REPUBLIKA.CO.ID, JAKARTA -- Peta koalisi menuju 2024 masih membagi dua poros, yakni keberlanjutan dan perubahan. Pengamat politik, Ahmad Khoirul Umam menilai poros keberlanjutan masih menunjukkan dua nama yang belum memerlihatkan titik pembeda, antara Prabowo Subianto dan Ganjar Pranowo.
Menurut Khoirul, poros yang mengusung Prabowo dan poros yang mengusung Ganjar sama-sama usung keberlanjutan Presiden Jokowi. Jadi, tegas dia, memang tidak ada titik pembeda dua poros ini.
"Masih belum jelas juga apa titik perbedaan antara poros pengusung Ganjar dan poros pengusung Prabowo," kata Khoirul, Jumat (14/7/2023).
Saat ini, Prabowo Subianto maupun Ganjar Pranowo memang masih menjabat di bawah kepemimpinan Presiden Jokowi. Prabowo masih menjabat sebagai Menteri Pertahanan, sedangkan Ganjar masih menjabat Gubernur Jawa Tengah.
Ia mengingatkan, capres-cawapres dan koalisi yang mampu membawa gagasan dan penilaian kebijakan yang kuat, lebih mudah diterima nalar dan akal sehat, berpeluang memenangkan rakyat. Khoirul menegaskan, sejarah pilpres telah membuktikan hal itu.
Menurut Khoirul, sudah ada kisi-kisi untuk memenangkan hati, pikiran, dan suara rakyat sebagai legitimasi untuk melanjutkan kepemimpinan nasional. Artinya, besar atau kecil ukuran koalisi tidak menjamin pula kemenangan.

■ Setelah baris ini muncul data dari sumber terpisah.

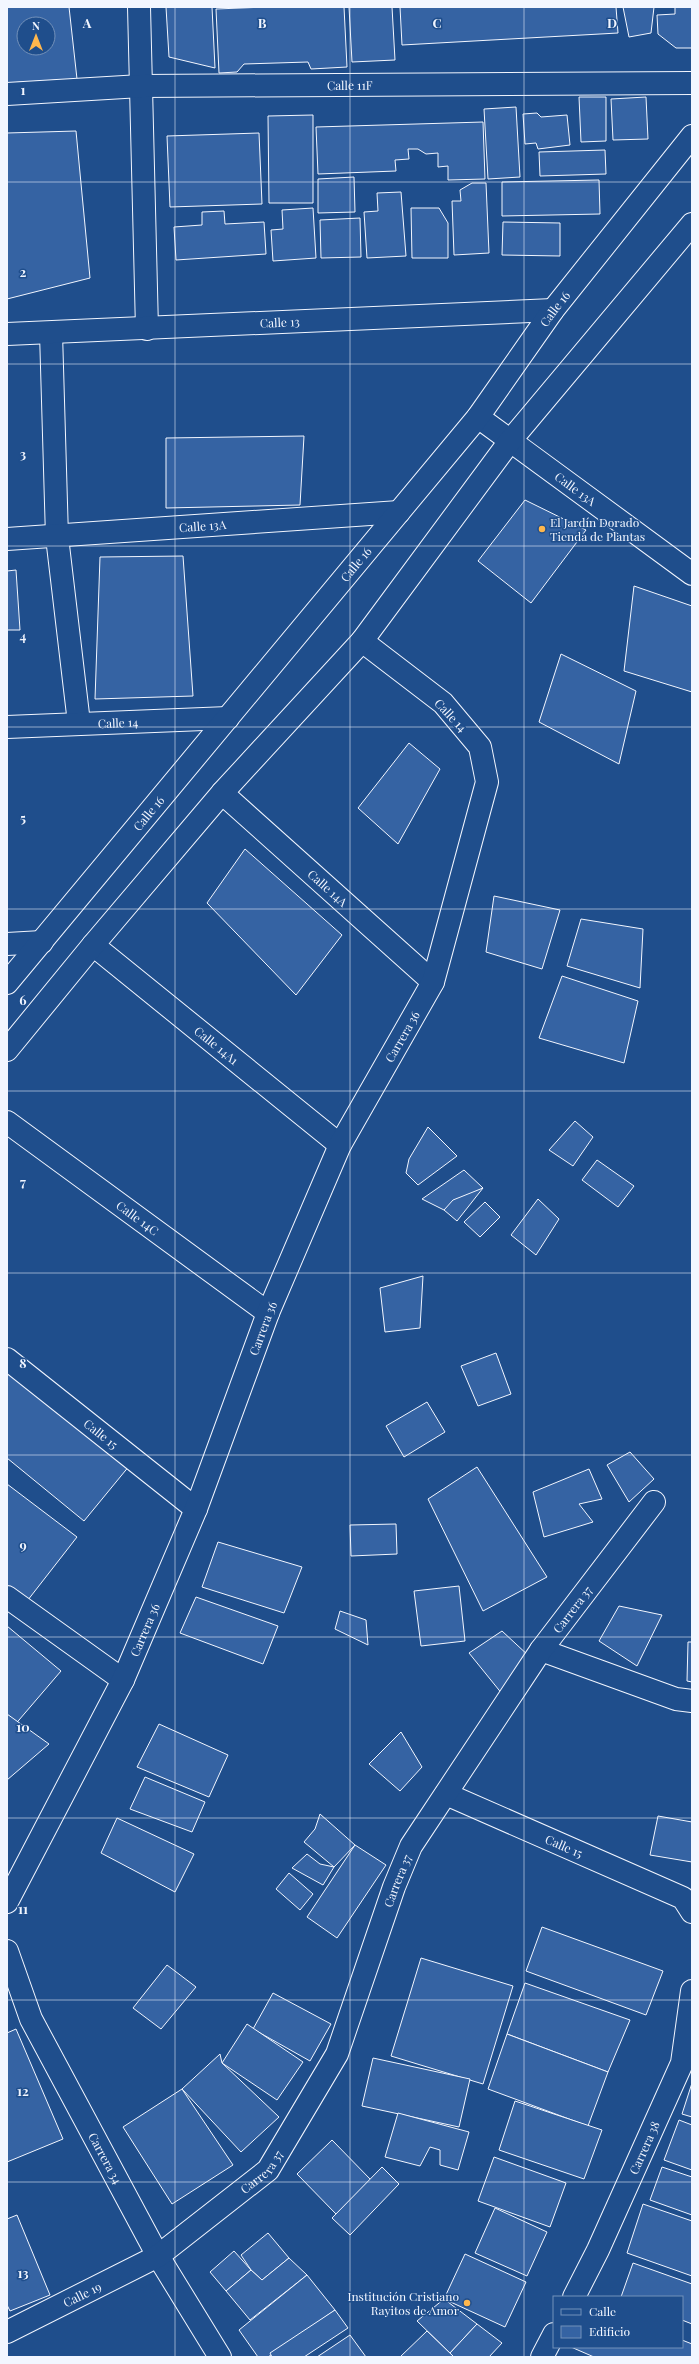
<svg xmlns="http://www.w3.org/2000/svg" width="699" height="2364" viewBox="0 0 699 2364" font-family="'Playfair Display',serif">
  <rect width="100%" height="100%" fill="#1f4e8c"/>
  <g fill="#3563a3" stroke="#f2f6ff" fill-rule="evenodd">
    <path d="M7,7h62l8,72 -70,4zM24,24h24v24h-24z"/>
    <polygon points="166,7 212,7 215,68 169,57"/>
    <polygon points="266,7 344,7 347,67 311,69 308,62 244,64 237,72 219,73 216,9"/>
    <polygon points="349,7 392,7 395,60 352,62"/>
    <polygon points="400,7 616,7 618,33 402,45"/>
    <polygon points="623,7 654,7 651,33 629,37"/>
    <polygon points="675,7 692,7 692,48 676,48 658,34 657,15 675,14"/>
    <polygon points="579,97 606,97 606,141 581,142"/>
    <polygon points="646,97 648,139 613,140 611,99"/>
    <polygon points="516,107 520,177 488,179 484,109"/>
    <polygon points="537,113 541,117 567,115 570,145 538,149 536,143 525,144 523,114"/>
    <polygon points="313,115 313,203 269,203 268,116"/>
    <polygon points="483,122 485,179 448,180 448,166 438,167 438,153 426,154 418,149 408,149 409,159 395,160 396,171 318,174 316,127"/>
    <polygon points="76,131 90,278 7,299 7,133"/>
    <polygon points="259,133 262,204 170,207 167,136"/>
    <polygon points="605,150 606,174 540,176 539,152"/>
    <polygon points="354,177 355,212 318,213 318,179"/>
    <polygon points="599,180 600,214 502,216 502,182"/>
    <polygon points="472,183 486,183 489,253 454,255 452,201 461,201 460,190"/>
    <polygon points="401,192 406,256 367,258 364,212 378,211 377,193"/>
    <polygon points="313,208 316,258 273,261 271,230 283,229 282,210"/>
    <polygon points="411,208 439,208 448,223 448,258 412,258"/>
    <polygon points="224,211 225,224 264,222 266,254 176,260 174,227 202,225 202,212"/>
    <polygon points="360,218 361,257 321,258 320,220"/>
    <polygon points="503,222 560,223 560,256 502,255"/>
    <polygon points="304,436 300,505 166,508 166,438"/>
    <polygon points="525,500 586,530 531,603 478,561"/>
    <polygon points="183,556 193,696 95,699 100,557"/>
    <polygon points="16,570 20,630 7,630 7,571"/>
    <polygon points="634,586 692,606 692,692 624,671"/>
    <polygon points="561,654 636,691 619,764 539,722"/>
    <polygon points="409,743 440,769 398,844 358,808"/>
    <polygon points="245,849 342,935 296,995 207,903"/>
    <polygon points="494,896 560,910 542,969 486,952"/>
    <polygon points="581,919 643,929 640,988 567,966"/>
    <polygon points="562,976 638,1001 624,1063 539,1038"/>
    <polygon points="575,1121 593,1137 573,1166 549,1150"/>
    <polygon points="428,1127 457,1156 418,1185 406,1173 409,1159"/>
    <polygon points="597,1160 634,1186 618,1207 582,1180"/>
    <polygon points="464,1170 483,1188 444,1210 422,1199"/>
    <polygon points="483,1188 457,1221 444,1210 453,1200"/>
    <polygon points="538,1199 559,1219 536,1255 511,1235"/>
    <polygon points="485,1202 500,1217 480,1237 464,1222"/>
    <polygon points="423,1276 420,1328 385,1332 380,1288"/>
    <polygon points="496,1353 511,1394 478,1406 461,1366"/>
    <polygon points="12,1369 130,1465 84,1521 7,1458 7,1375"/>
    <polygon points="427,1402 445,1432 404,1457 386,1426"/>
    <polygon points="630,1452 654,1479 629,1502 607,1465"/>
    <polygon points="477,1467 547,1577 483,1611 428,1499"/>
    <polygon points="589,1469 602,1499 579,1504 593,1522 544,1537 533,1492"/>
    <polygon points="7,1484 77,1537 24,1605 7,1592"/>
    <polygon points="396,1524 397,1554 351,1556 350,1525"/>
    <polygon points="218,1542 302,1567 284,1613 202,1587"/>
    <polygon points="459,1586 465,1641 421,1646 414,1591"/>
    <polygon points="196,1597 278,1626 263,1664 180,1633"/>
    <polygon points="619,1606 662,1615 637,1666 599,1641"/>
    <polygon points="340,1611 366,1620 368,1645 335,1629"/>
    <polygon points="7,1626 61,1671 13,1727 7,1722"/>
    <polygon points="502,1631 530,1657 503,1695 469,1653"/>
    <polygon points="688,1642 692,1642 692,1682 687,1681"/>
    <polygon points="7,1714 49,1744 7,1780"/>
    <polygon points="159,1724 228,1755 209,1797 137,1767"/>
    <polygon points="401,1732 422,1767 400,1791 369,1764"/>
    <polygon points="145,1777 205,1802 192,1832 130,1809"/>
    <polygon points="320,1814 355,1845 334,1867 304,1842 315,1829"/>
    <polygon points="658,1816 692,1822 692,1862 650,1855"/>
    <polygon points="117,1818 194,1854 175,1892 101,1853"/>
    <polygon points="355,1845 386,1865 337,1938 307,1917"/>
    <polygon points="307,1854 320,1864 334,1867 323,1885 292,1868"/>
    <polygon points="289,1873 313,1894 300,1910 276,1889"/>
    <polygon points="542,1927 663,1971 646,2015 526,1971"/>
    <polygon points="421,1958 513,1986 483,2084 391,2056"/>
    <polygon points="167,1965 196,1987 161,2029 133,2008"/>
    <polygon points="525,1983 630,2020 608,2072 507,2034"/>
    <polygon points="273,1993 331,2024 310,2061 253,2029"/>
    <polygon points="247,2024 303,2062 277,2100 222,2063"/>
    <polygon points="16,2029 63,2139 7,2162 7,2033"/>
    <polygon points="507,2034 608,2072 588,2126 488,2089"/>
    <polygon points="220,2054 222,2063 279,2117 241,2152 182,2089"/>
    <polygon points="373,2058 470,2079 459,2127 362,2106"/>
    <polygon points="692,2083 692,2117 682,2114"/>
    <polygon points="182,2089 233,2165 172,2204 123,2127"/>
    <polygon points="515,2101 602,2130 584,2179 499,2150"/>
    <polygon points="398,2113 469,2132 458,2170 440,2165 440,2150 430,2147 420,2166 385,2157"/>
    <polygon points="679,2120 692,2125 692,2170 664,2160"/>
    <polygon points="332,2140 371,2180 336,2214 297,2174"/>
    <polygon points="494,2157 566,2183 550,2227 478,2201"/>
    <polygon points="382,2167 399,2184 350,2235 332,2218"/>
    <polygon points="662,2167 692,2177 692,2215 650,2200"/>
    <polygon points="643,2204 692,2221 692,2276 627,2253"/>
    <polygon points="495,2208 547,2232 527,2276 475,2253"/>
    <polygon points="17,2215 50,2295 10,2311 7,2305 7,2219"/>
    <polygon points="268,2233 289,2258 262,2280 251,2270 241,2255"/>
    <polygon points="234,2251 251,2270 226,2291 210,2272"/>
    <polygon points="465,2254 526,2282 505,2327 444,2299"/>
    <polygon points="289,2258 307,2275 250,2320 226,2291 251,2270 262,2280"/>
    <polygon points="633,2263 692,2284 692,2324 682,2320 682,2297 621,2297"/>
    <polygon points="307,2275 335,2310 268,2357 258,2357 239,2330"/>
    <polygon points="444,2299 477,2324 450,2353 417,2321"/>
    <polygon points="335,2310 348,2328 304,2357 272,2357 270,2353"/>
    <polygon points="477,2324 502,2343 489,2357 454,2357 450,2353"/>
    <polygon points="427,2331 454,2357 400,2357"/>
    <polygon points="350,2335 366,2357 317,2357"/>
    <polygon points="682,2340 692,2344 692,2357 594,2357 571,2347 682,2347"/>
  </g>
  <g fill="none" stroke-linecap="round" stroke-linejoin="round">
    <defs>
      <g id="street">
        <polyline points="139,7 147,329"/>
        <path id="s1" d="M7,94l134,-8 551,-3"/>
        <polyline points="51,333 57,537 79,723"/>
        <path id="s2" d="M7,334l546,-24"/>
        <path id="s3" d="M478,417l214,157"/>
        <path id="s4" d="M7,539l392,-27"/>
        <path id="s5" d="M7,727l221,-9"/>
        <path id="s6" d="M222,793l211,189"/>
        <polyline points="7,944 42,942"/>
        <path id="s7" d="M93,945l247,200"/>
        <path id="s8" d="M7,1122l261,191"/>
        <path id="s9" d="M7,1359l189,150"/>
        <polyline points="7,1597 123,1680"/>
        <polyline points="541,1650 676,1699 692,1701"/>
        <path id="s10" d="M446,1794l237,104 9,14"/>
        <path id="s11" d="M7,1902l116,-222 73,-171 72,-196 72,-168 93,-163 54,-200 -7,-35 -37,-44 -81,-62"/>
        <path id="s12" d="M7,1951l24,68 127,237 62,101"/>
        <path id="s13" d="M574,2297l24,-47 84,-187 10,-72"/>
        <path id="s14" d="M7,2332l151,-76 110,-86 69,-116 57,-167 17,-41 130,-196 113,-148"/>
        <polyline points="542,2357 554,2334"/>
      </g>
      <g id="secondary">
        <path id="s15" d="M7,983l471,-566 75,-107 139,-174"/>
        <polyline points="7,1050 93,945 222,793 362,641 510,441 692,224"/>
      </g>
    </defs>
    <use href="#street" stroke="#f2f6ff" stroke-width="24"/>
    <use href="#secondary" stroke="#f2f6ff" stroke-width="24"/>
    <use href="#street" stroke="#1f4e8c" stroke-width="22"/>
    <use href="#secondary" stroke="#1f4e8c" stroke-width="22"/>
  </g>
  <path fill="none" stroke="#f2f6ff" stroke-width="1" stroke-opacity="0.55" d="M175,7v2350M350,7v2350M524,7v2350M7,182h685M7,364h685M7,546h685M7,727h685M7,909h685M7,1091h685M7,1273h685M7,1455h685M7,1637h685M7,1818h685M7,2000h685M7,2182h685"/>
  <g fill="#ffb74d" stroke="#1f4e8c" stroke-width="1.5">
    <circle cx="542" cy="529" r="4"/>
    <circle cx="467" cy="2303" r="4"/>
  </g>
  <g text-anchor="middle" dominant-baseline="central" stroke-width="3" stroke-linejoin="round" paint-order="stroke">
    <g font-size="12" fill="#f2f6ff" stroke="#1f4e8c">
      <text stroke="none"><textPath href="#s1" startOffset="343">Calle 11F</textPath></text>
      <text stroke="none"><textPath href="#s15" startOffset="869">Calle 16</textPath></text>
      <text stroke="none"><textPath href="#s2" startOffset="273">Calle 13</textPath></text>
      <text stroke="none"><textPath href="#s3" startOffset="121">Calle 13A</textPath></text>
      <text stroke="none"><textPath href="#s4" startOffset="196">Calle 13A</textPath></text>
      <text stroke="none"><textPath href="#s15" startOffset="545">Calle 16</textPath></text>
      <text transform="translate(451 715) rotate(47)">Calle 14</text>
      <text stroke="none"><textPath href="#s5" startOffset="111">Calle 14</textPath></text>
      <text stroke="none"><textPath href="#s15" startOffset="221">Calle 16</textPath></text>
      <text stroke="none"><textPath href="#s6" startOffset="142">Calle 14A</textPath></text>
      <text stroke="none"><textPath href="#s11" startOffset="953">Carrera 36</textPath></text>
      <text stroke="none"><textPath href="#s7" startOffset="159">Calle 14A1</textPath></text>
      <text stroke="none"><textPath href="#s8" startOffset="162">Calle 14C</textPath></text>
      <text stroke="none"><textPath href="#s11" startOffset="629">Carrera 36</textPath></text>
      <text stroke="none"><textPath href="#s9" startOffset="120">Calle 15</textPath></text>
      <text stroke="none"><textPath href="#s14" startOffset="951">Carrera 37</textPath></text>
      <text stroke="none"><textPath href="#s11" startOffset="305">Carrera 36</textPath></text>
      <text stroke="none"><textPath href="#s10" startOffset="129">Calle 15</textPath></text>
      <text stroke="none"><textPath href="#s14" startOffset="627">Carrera 37</textPath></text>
      <text stroke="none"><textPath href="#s13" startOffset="165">Carrera 38</textPath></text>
      <text stroke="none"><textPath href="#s12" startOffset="230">Carrera 34</textPath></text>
      <text stroke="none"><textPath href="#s14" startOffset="303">Carrera 37</textPath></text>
      <text stroke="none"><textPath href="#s14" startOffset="84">Calle 19</textPath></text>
    </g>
    <g font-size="12" fill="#f2f6ff" stroke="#1f4e8c" text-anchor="start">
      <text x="550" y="522">El Jardín Dorado<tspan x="550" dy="14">Tienda de Plantas</tspan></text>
      <text x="459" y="2296" text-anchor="end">Institución Cristiano<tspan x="459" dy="14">Rayitos de Amor</tspan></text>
    </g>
  </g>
  <g font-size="13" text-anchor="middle" font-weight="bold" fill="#f2f6ff" stroke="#1f4e8c" stroke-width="3" stroke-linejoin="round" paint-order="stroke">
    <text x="87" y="28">A</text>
    <text x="262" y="28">B</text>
    <text x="437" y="28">C</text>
    <text x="612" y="28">D</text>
    <text x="23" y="95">1</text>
    <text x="23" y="277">2</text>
    <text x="23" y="459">3</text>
    <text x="23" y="641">4</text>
    <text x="23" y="823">5</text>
    <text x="23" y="1005">6</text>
    <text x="23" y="1187">7</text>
    <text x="23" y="1368">8</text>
    <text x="23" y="1550">9</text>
    <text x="23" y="1732">10</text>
    <text x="23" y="1914">11</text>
    <text x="23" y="2096">12</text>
    <text x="23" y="2278">13</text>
  </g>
  <rect width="699" height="2364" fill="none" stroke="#f2f6ff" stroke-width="16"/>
  <rect x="553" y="2296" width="130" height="52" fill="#1f4e8c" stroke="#7391ba"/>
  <rect x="561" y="2309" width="20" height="6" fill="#1f4e8c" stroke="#7391ba"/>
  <text x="589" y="2316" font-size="12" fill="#f2f6ff">Calle</text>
  <rect x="561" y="2326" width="20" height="12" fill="#3563a3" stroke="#7391ba"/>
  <text x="589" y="2336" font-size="12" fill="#f2f6ff">Edificio</text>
  <g transform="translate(36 36)"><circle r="19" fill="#1f4e8c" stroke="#7391ba"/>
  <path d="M0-3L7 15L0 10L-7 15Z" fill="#ffb74d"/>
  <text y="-6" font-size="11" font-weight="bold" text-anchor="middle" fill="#f2f6ff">N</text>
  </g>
</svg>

"Sebaliknya, koalisi yang tidak diikuti visi dan misi yang jelas, serta lebih didasarkan pada kalkulasi kepentingan pragmatis cenderung rapuh," ujar Khoirul.
Meski begitu, di sisi lain sebagian masyarakat yakini soliditas koalisi keberlanjutan dan koalisi perubahan dipengaruhi relasi kuasa. Menurutnya, restu Presiden Jokowi cukup menentukan pembentukan formasi masing-masing.
Ini pula yang sempat memunculkan kontroversi cawe-cawe Presiden Jokowi dalam mengorkestrasi koalisi menuju kontestasi 2024. Sekalipun, Jokowi mengklarifikasi cawe-cawe yang dimaksud bukan intervensi kekuasaan.
"Namun, dukungan Jokowi masih dianggap sebagai variabel yang perlu dihitung dalam konstelasi politik ke depan," kata Khoirul.